Neuerscheinung:

"Geheimdienste und globalisierte Risiken"

Liebe Freunde, geschätzte Kollegen,

ich möchte auf eine aktuelle Neuerscheinung zum Thema Geheime Nachrichtendienste aufmerksam machen, das Buch "Geheimdienste und globalisierte Risiken" von Stephan Blancke.

Diese Risiken sind an sich nicht neu, haben aber in den Jahren nach dem Ende des Kalten Krieges erheblich an Bedeutung gewonnen und werden mit Begriffen wie Schurkenstaaten, Information Warfare (für die moderne Form der psychologischen Kriegsführung und Desinformation), Data Mining, Proliferation, transnationaler, organisierter Kriminalität usw. beschrieben.

An erster Stelle wird der Terrorismus genannt. Für das FBI ist er die größte Bedrohung, erst dann folgt die Spionage. Dennoch haben beide Phänomene eng miteinander zu tun, denn zum Kampf gegen den Terrorismus werden in erster Linie geheime Nachrichtendienste eingesetzt. Dabei haben sie es überwiegend mit Akteuren zu tun, die im Verborgenen arbeiten. Klandestine Netzwerke, die mit Nuklearmaterial, sensibler Technologie oder Informationen handeln oder moderne Informationssysteme bedrohen, lassen sich ungerne in die Karten schauen.

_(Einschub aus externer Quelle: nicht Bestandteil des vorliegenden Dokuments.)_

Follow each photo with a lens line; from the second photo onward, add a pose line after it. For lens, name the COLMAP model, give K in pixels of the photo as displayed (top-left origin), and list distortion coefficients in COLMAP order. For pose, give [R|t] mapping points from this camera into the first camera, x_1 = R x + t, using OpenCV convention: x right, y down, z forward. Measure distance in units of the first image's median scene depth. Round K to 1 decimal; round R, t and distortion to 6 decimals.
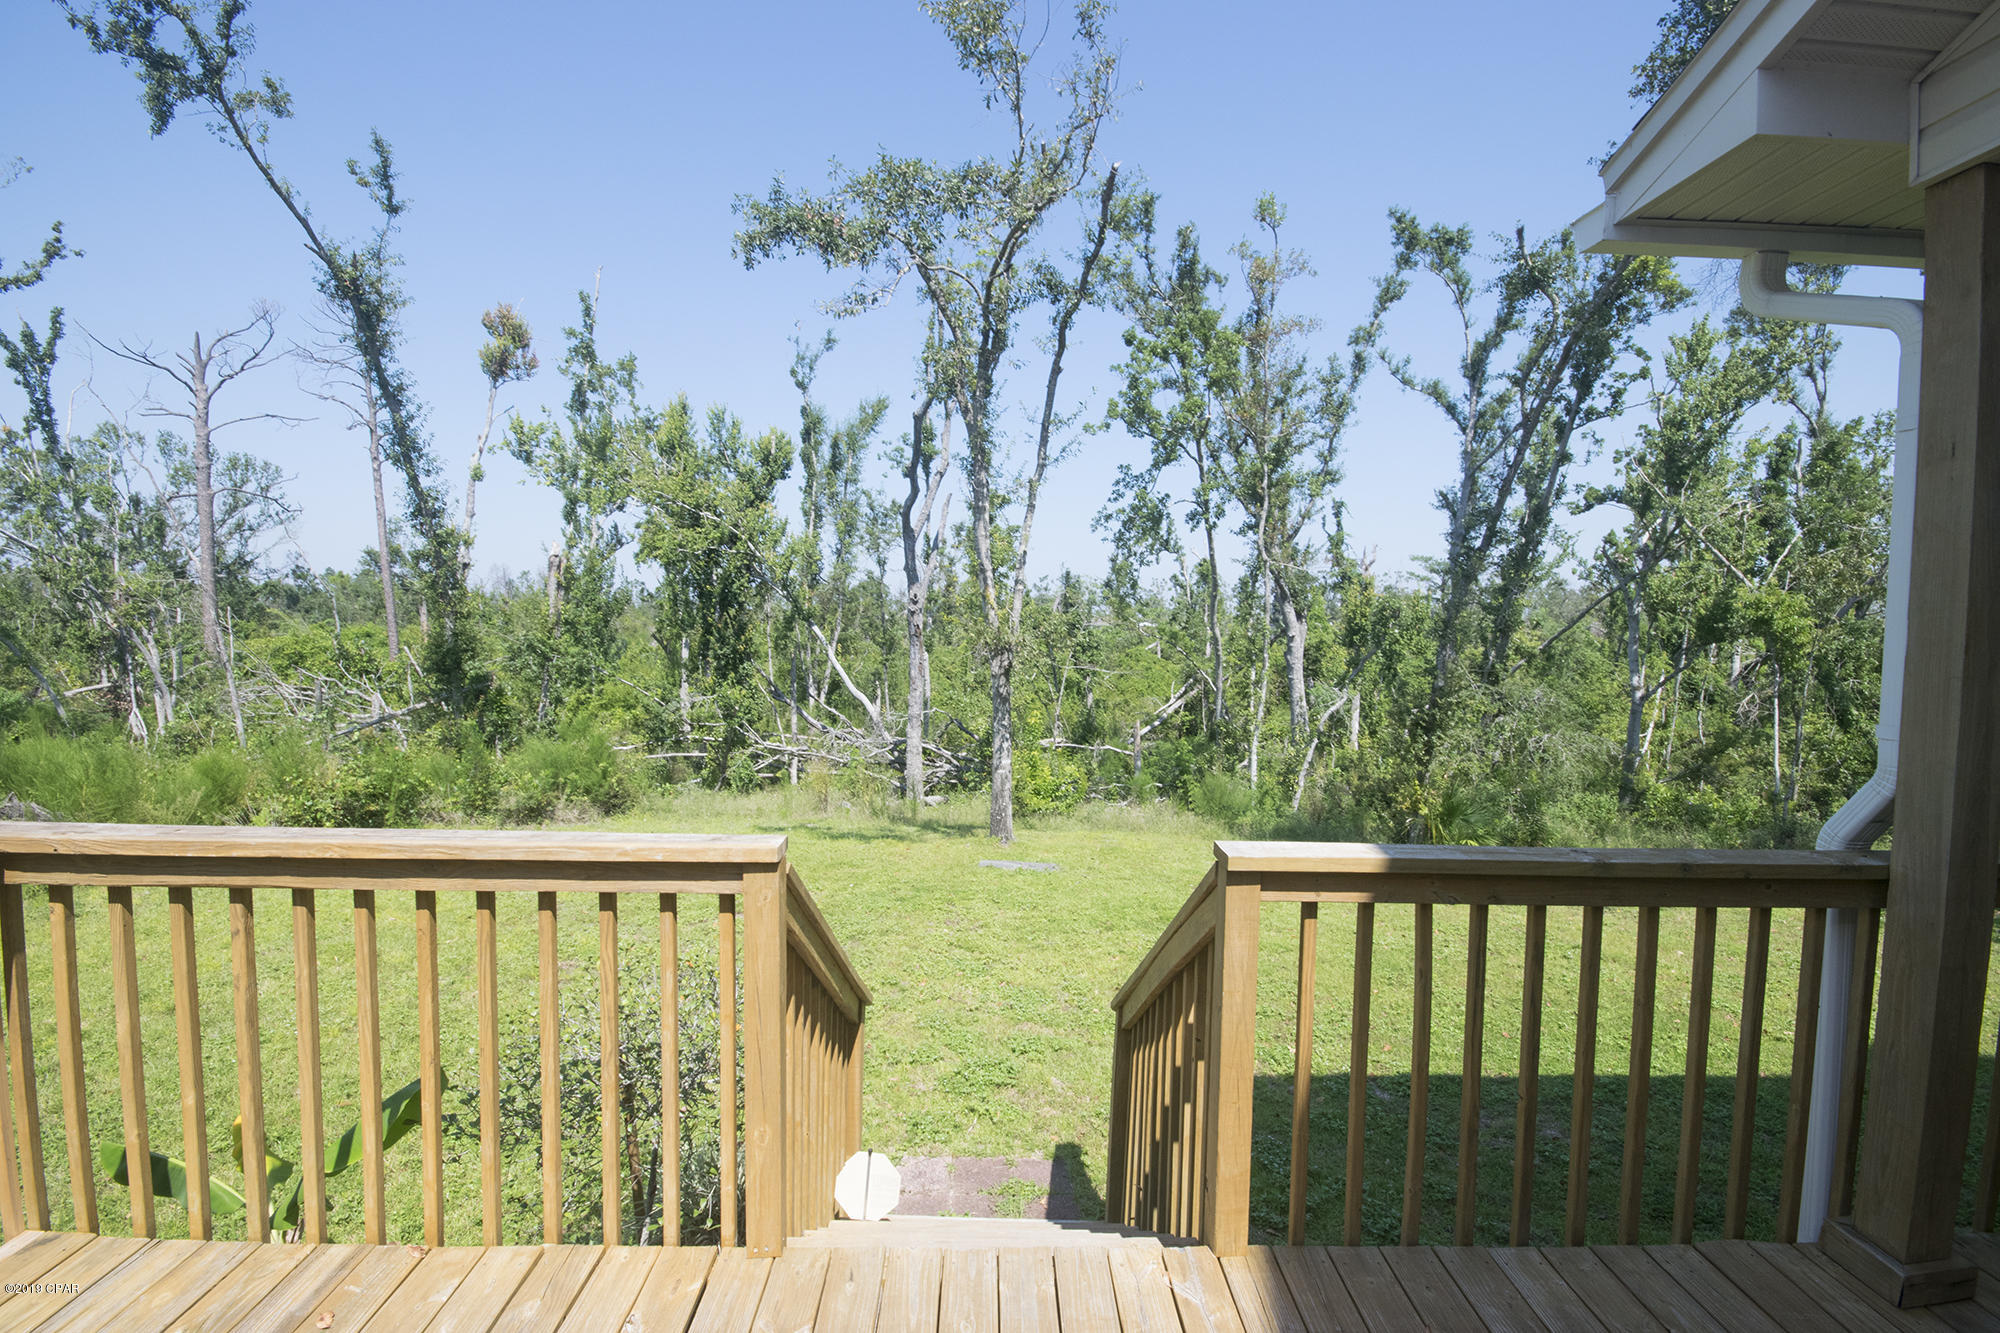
lens RADIAL K [[877.0, 0, 1005.2], [0, 877.0, 673.9], [0, 0, 1]] dist [0.002699, 0.000185]
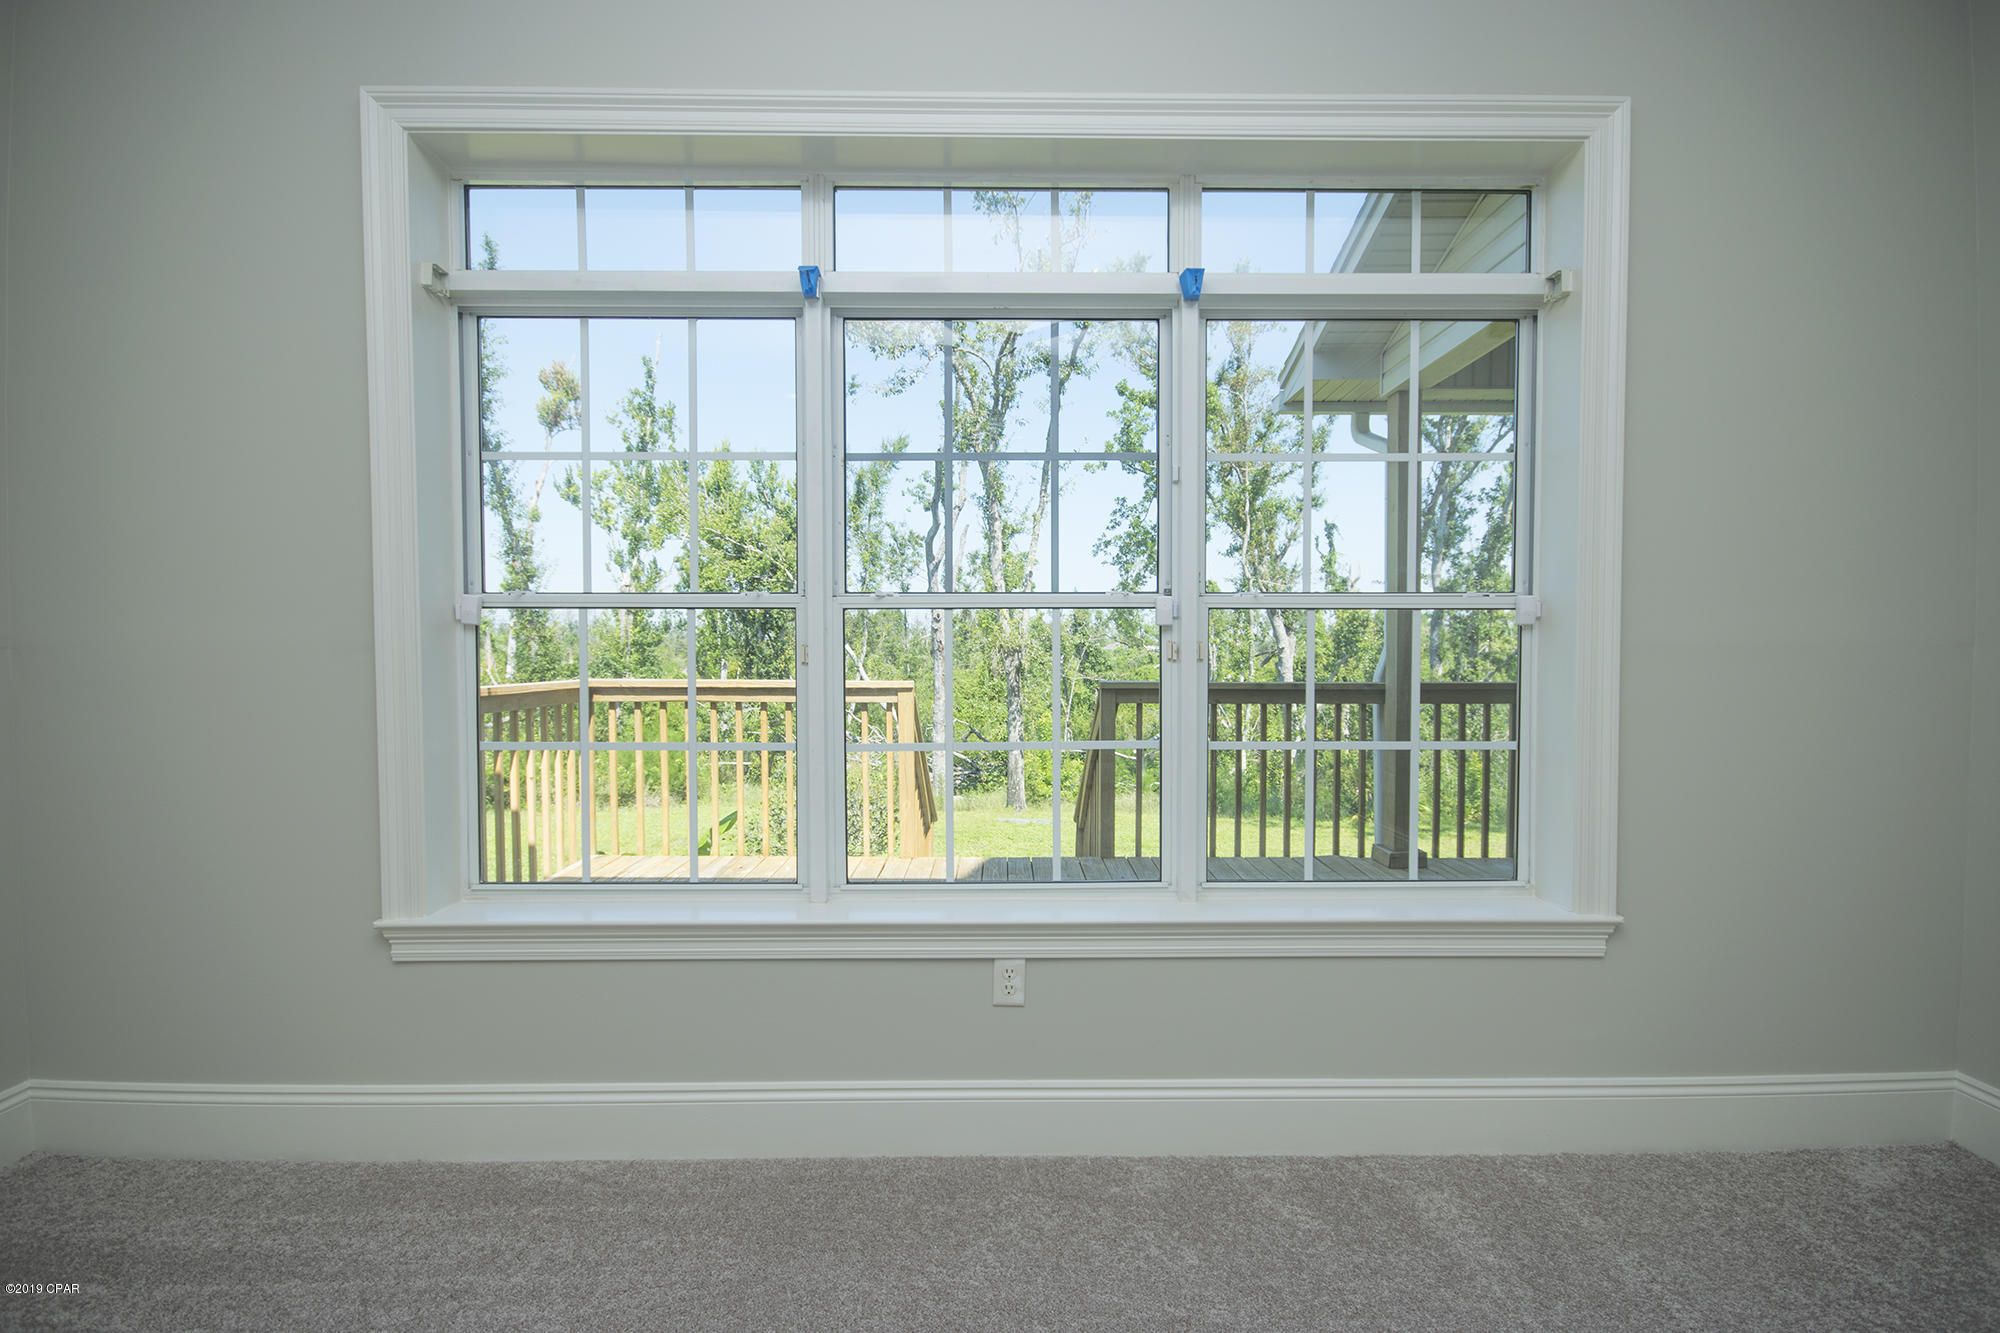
lens RADIAL K [[878.8, 0, 995.5], [0, 878.8, 675.2], [0, 0, 1]] dist [0.006182, -0.009340]
pose [[0.999435, -0.015756, -0.029690, 0.003911], [0.014870, 0.999444, -0.029839, 0.021870], [0.030144, 0.029380, 0.999114, -0.122903]]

Gleiches gilt für geheim- und nachrichtendienstliches Handeln. Ob sog. Spionage, militärische Aufklärung, covert actions oder politisch-militärische Einflußnahme - moderne ND-Informationsgewinnung/-verarbeitung und GD-Operationen sind heute umfassender und technisch aufwendiger, als je zuvor. Dienste zur Terrorabwehr und Spionageabwehr müssen sich dem strukturell und methodisch anpassen. Globale Risiken führen dazu, daß international tätige Organisationen wie UNO, EU, NATO u. a. ständig mehr Informationen benötigen.

Das Buch (knapp 200 S.) wirft daher einen kritischen Blick auf Techniken und Methoden der nachrichtendienstlichen Informationsbeschaffung. Es geht jedoch einen Schritt weiter und stellt die Möglichkeit eines Nachrichtendienstes dar, der entweder im Auftrag der UNO, ähnlicher Einrichtungen und/oder sog. Nicht-Regierungs-Organisationen arbeitet und dringend benötigte Informationen, z. B. im Bereich von Völkerrechtsverletzungen, beschafft. Der Autor schaut dafür auf die VR China und bes. Nord-Korea und widmet sich den Gefahren, die moderne Informationsgesellschaften verwundbar machen.

Stephan Blancke hat Verwaltungswirtschaft und dann Politikwissenschaft studiert und befaßt sich seit vielen Jahren mit nachrichtendienstlichen Fragen. U. a. war er als Lehrbeauftragter für die Fachhochschule des Bundes tätig und publiziert in renommierten Zeitschriften und Schriftenreihen.

Ich durfte das Buch bereits vor dem Erscheinen ausgiebig lesen und empfehle es gerne all jenen, die sich mit aktuellen und zu erwartenden ND-Problemen befassen. Hier die bibliographische Angabe: Blancke, Stephan: Geheimdienste und globalisierte Risiken, Berlin 2006: Verlag Dr. Köster, ISBN 978-3-89574-599-7, 19,80 Euro. Bestellbar ab dem 1. August 2006.